(Dataset items)
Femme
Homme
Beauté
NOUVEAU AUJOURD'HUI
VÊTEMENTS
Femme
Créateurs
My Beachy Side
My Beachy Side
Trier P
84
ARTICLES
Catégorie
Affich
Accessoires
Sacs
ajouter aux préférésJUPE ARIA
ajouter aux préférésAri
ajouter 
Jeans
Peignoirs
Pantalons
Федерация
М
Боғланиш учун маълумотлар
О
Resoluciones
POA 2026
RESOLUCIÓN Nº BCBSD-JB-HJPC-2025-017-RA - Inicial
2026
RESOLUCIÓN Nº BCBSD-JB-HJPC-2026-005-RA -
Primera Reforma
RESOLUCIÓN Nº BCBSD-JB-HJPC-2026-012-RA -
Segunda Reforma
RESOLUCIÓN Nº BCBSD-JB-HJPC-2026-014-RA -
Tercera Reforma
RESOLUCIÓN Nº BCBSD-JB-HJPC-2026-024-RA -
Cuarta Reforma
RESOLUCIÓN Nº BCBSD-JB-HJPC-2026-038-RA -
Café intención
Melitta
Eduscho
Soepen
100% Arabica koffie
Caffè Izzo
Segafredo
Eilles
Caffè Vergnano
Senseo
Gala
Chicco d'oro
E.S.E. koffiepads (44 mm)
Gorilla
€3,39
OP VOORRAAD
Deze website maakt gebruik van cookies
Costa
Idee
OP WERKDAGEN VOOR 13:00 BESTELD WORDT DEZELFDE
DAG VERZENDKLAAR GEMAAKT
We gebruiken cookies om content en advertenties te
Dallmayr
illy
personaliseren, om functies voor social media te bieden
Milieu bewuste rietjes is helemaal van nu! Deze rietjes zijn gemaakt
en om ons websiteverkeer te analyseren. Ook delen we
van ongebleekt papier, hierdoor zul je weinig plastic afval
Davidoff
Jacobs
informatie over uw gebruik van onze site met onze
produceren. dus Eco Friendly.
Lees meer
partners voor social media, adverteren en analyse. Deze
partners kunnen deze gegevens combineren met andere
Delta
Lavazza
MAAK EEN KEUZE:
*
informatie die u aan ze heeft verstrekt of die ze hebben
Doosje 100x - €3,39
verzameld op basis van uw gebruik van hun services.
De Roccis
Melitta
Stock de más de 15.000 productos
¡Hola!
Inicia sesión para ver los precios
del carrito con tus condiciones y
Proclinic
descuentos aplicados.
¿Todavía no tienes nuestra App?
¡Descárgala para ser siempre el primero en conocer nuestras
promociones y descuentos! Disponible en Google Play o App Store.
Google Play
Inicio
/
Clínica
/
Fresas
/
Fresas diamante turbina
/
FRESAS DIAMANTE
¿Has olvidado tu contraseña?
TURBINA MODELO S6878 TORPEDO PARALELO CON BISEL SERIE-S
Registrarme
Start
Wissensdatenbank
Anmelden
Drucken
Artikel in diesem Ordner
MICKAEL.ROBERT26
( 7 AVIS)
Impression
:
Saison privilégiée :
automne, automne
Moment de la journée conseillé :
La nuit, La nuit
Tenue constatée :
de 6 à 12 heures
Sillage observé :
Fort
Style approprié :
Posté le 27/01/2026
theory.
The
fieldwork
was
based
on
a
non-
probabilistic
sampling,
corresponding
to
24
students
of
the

■ **Problem statement**
Check each line above for the string "social" and copy those that have it.

■ **Task answer**
personaliseren, om functies voor social media te bieden
partners voor social media, adverteren en analyse. Deze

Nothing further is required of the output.